Sitting here now, I wish I’d have written this days ago. I couldn’t, though. The feelings were too overwhelming and the fear took my words away. Now, however muted, I need to put them out there- if for nothing more than myself.
I’m only acutely aware that today is Monday because it is Labor Day. I can’t tell you what day Harvey first hit Rockport, or how long it hovered over Houston before it came in for its second landfall right here at home. For over a week I’ve lived having no concept of what day it’s been. Maybe today is finally the day that the calendar begins to make sense again. I can only hope.

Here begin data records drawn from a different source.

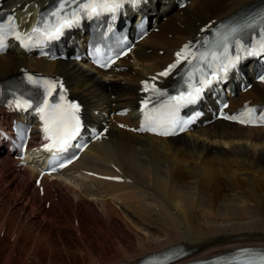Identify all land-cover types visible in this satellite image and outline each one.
<instances>
[{
	"label": "bare ground",
	"instance_id": "1",
	"mask_svg": "<svg viewBox=\"0 0 264 264\" xmlns=\"http://www.w3.org/2000/svg\"><path fill=\"white\" fill-rule=\"evenodd\" d=\"M31 1L39 0H4V3L9 8L17 5L22 8ZM188 1L182 10L177 9L174 0L156 1L160 8L155 18L157 31L136 47L131 61L123 62L126 70L112 78L75 62H44L9 51L0 56V81L27 67L64 76L72 96L79 98L90 113L113 104L115 109L132 107L139 81L170 62L172 52L196 35L201 25L212 19L220 21L256 0ZM158 49H163L161 55ZM110 95L116 99L112 100ZM244 101L264 104V86L254 84L245 94L237 95L230 111ZM0 158V174L12 173L8 166L12 161L1 154ZM111 165L118 167V176L124 178L122 183L105 182L82 173L115 176ZM24 172L27 183L33 182L34 167L29 166ZM69 173L71 176H67ZM65 174L52 181L43 178L44 194L40 199H53L51 189H55L64 199H59L60 203H70L76 209V203L65 201L68 194L86 204V207L81 204L83 209L90 205L96 208L99 203L108 225L114 223L112 215L121 217L114 208L117 205L143 227L142 231L148 230L146 236L136 234L135 240L120 246L114 256H104L101 261L94 257L89 264L137 262L152 252L177 247L190 252L185 262L230 252L242 244L259 241L258 245L264 246V128L215 121L192 133L162 139L112 127ZM85 182L96 186V194L92 188L84 187ZM92 211L97 214L93 208ZM82 240L86 241L85 236Z\"/></svg>",
	"mask_w": 264,
	"mask_h": 264
},
{
	"label": "snow or ice",
	"instance_id": "2",
	"mask_svg": "<svg viewBox=\"0 0 264 264\" xmlns=\"http://www.w3.org/2000/svg\"><path fill=\"white\" fill-rule=\"evenodd\" d=\"M148 0H61L57 7L46 17L38 20L36 25L31 28L30 33H21L15 23H10L8 34L14 35L25 49H31L33 46L45 45L51 41L60 40L66 33L74 27H79L81 20L87 18L89 20L99 18L104 14H109L113 20L116 19V14L125 7L130 5L133 8L141 4H146ZM12 21L14 17L10 18ZM237 29L231 30V35H235ZM5 29L0 26V50L5 47L4 40ZM223 51L218 53L214 48L209 51L193 53L189 46L185 47L176 53V63L169 66L167 70L159 73V76L167 77L169 73L177 67L182 60L192 64L193 60H198L201 64L207 63L211 72H206L202 68H197L200 74L199 81H194V73L187 74V91H181L178 95L168 96L166 92L157 88L155 84L144 82V91L151 90L152 94L159 98L167 96V100L163 101L159 107H154L144 113V123L141 126V131H152L157 135L170 136L187 130L188 126L193 123L196 116L191 119H181L179 111L182 107L196 104L202 99L203 93L207 88H210L214 83H220L226 79L228 72L235 69L240 62V55H229L228 36L224 37ZM236 48L239 51H246L247 55H258L264 53V34L261 35L258 50L256 47L245 48L244 44L239 39L235 41ZM191 57V59L189 58ZM153 81L156 77L152 78ZM264 81V76L260 78ZM27 80L34 86L44 88L43 99L36 104L34 110L39 115L42 122V131L45 133V139L50 140L51 144L46 147L51 150L55 147L57 152L65 151L71 140L79 135L81 122L78 113L80 106L74 103L62 104L60 102H50L49 97L53 95L56 88V82L47 79L37 80L33 76L28 75ZM61 93L60 101H64L62 95L63 86L60 85ZM149 99L142 101L144 108L148 107ZM13 104L18 109L27 110L33 108V102L29 99H21L13 101ZM226 107V105H225ZM144 108L141 111H144ZM198 115V114H197ZM225 119L238 120L243 124H264V114L256 116V109L248 108L241 112L239 116H224ZM123 127V125H121ZM250 264H264V256L259 261H251Z\"/></svg>",
	"mask_w": 264,
	"mask_h": 264
},
{
	"label": "rangeland",
	"instance_id": "3",
	"mask_svg": "<svg viewBox=\"0 0 264 264\" xmlns=\"http://www.w3.org/2000/svg\"><path fill=\"white\" fill-rule=\"evenodd\" d=\"M116 97L111 99L115 100ZM0 176V264H89L94 257L101 261L100 259L104 256H114L120 246L130 240H135L136 234L147 235L148 230L142 231L143 227L133 222L130 215L121 211L117 205H114V208L121 217L112 215L111 222L114 223L108 225L99 203L96 204L97 209L92 207L97 212L95 214L91 205L83 209L82 206L86 207V204L79 203L77 197L68 194L69 199L65 201L70 200L71 203H76H73L75 207L77 206L76 209L70 203H60L64 199L60 197L59 192L53 189L51 190L55 199L43 200L37 195L38 192L34 193L37 189L35 187L36 190L33 189V182H29L26 189L24 185H18L14 179L11 181V176L7 174H0ZM87 182L84 184L86 185ZM88 187V189L95 190L93 193L96 194V188L93 185H88ZM54 194L58 197L56 198ZM49 200L54 201L53 204L48 209L43 208V204ZM34 201L35 204H33ZM11 232L15 236L13 240L10 239L9 233ZM83 233L87 234H84L86 241L82 240ZM255 243L257 242L248 244ZM129 250L134 249L129 248Z\"/></svg>",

For days we only slept in spurts between harrowing news broadcasts. I still taste the panic I felt the night I listened to an elderly Port Arthur woman call in to the news hyperventilating, water a foot up her recliner and begging to be rescued. I looked over at Arick and saw that he, too, was struggling with feelings of complete helplessness and fear. If we’d had a boat I think we’d have been on our way to find that woman. All I can think about now is that I hope she was rescued. I pray every night that she isn’t one of the growing death toll left in Harvey’s wake.
I’ve struggled so much with social media the past few days. I’ve so many friends who live in other states and seeing posts not related to Harvey left me with a strange feeling. It was almost as if the lives of every person in Southeast Texas was put on pause. Houston was on pause. But everywhere else, life carried on.
I’ve watched as people I know and love lost everything they have. Family, like my sister, friends that I’ve known as far back as my memory goes, even NICU nurses who took care of Avery. I’ve felt tremendous guilt that we’ve only endured days with no water and hours with no power. I’ve seen houses stripped empty, down to concrete and two by fours. Belongings floating in murky floodwaters. And I’ve heard that old adage so many times…
“They were only things, and things can be replaced.” The truth is, most of it can. Sofas, tables, beds and clothes come and go. Some things, though- some things you only get one of. My children’s baby books. My childhood pictures. The tiny footprints of my first son who died. The pictures of him. Avery’s NICU mementos. The only pictures I have of my Dad. Things that I’ve picked up over the course of nearly 35 years of life. All the things that make me, me. Snippets of the lives of every member of a family. You can’t get that back. I beg you to remember this before you unintentionally trivialize a grieving persons “things.”
And, I’ve watched people come together in such a unique way this past week. Private citizens have come together to save lives and feed the hungry. A non government organization was more prompt and prolific in the early hours and days at conducting rescues than was the government. I can’t say that this surprises me. But it definitely gives me hope. So much hope.
Today, we are all praying for normalcy. For the water to return and businesses to open again. Praying for the day that we don’t need help. But while we do, you can bet that you’ll hear a whole lot more about these neighbors helping neighbors. Whether it’s demolishing and remodeling a house, going on supply runs, sharing meals or handing out supplies.